- _EXERCISE DETAILS_
Please return, word for word, the line containing "Is there a single" and each line after it through the end of the data below, and nothing else.

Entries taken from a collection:
::::::::

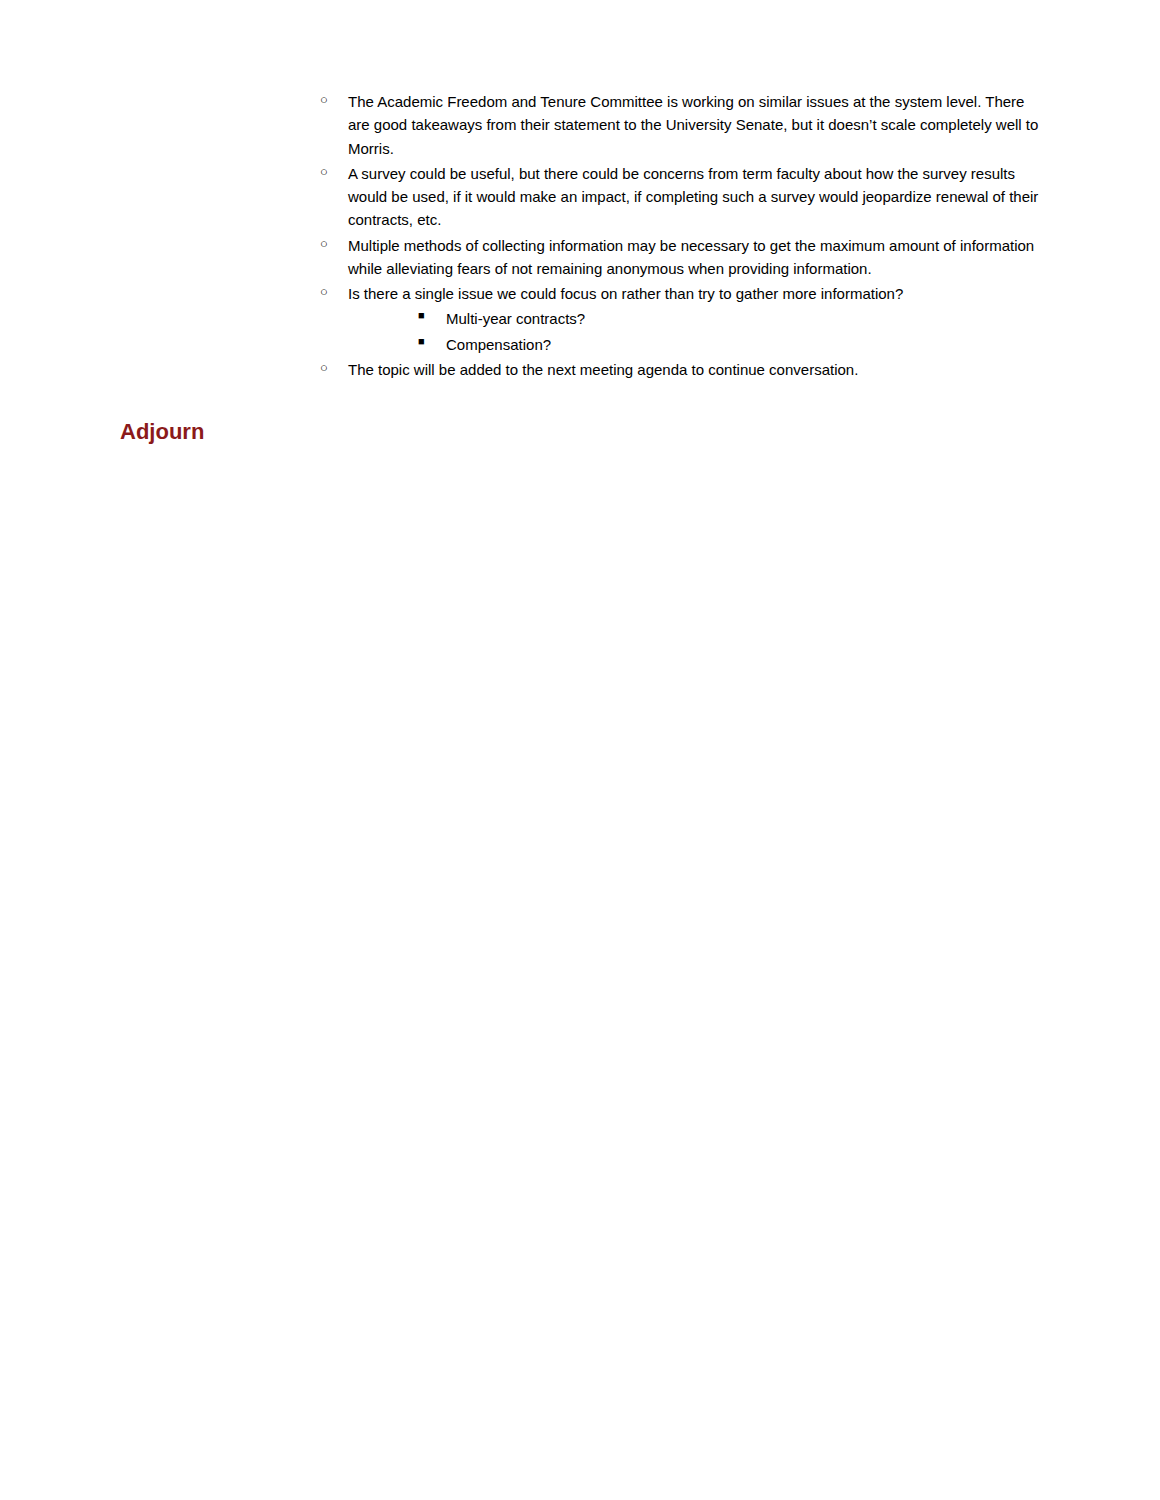The Academic Freedom and Tenure Committee is working on similar issues at the system level. There are good takeaways from their statement to the University Senate, but it doesn’t scale completely well to Morris.
A survey could be useful, but there could be concerns from term faculty about how the survey results would be used, if it would make an impact, if completing such a survey would jeopardize renewal of their contracts, etc.
Multiple methods of collecting information may be necessary to get the maximum amount of information while alleviating fears of not remaining anonymous when providing information.
Is there a single issue we could focus on rather than try to gather more information?
Multi-year contracts?
Compensation?
The topic will be added to the next meeting agenda to continue conversation.
Adjourn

::::::::

- _FINAL ANSWER_
Is there a single issue we could focus on rather than try to gather more information?
Multi-year contracts?
Compensation?
The topic will be added to the next meeting agenda to continue conversation.
Adjourn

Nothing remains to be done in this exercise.